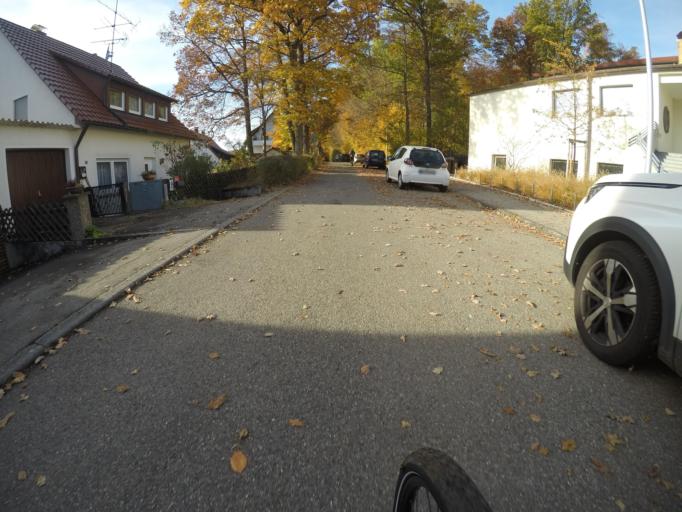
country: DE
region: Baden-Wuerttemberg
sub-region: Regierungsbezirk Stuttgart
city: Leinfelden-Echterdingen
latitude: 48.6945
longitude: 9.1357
· · · · ·
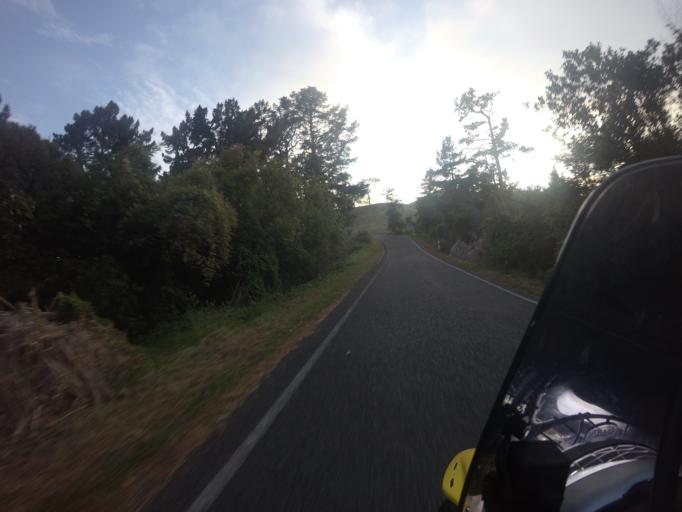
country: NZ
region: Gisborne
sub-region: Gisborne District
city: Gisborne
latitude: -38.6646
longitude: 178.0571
· · · · ·
§ DIRECTIONS
Count the lines in the records above that contain the string "region", and reply with the number alone.

§ ANSWER
4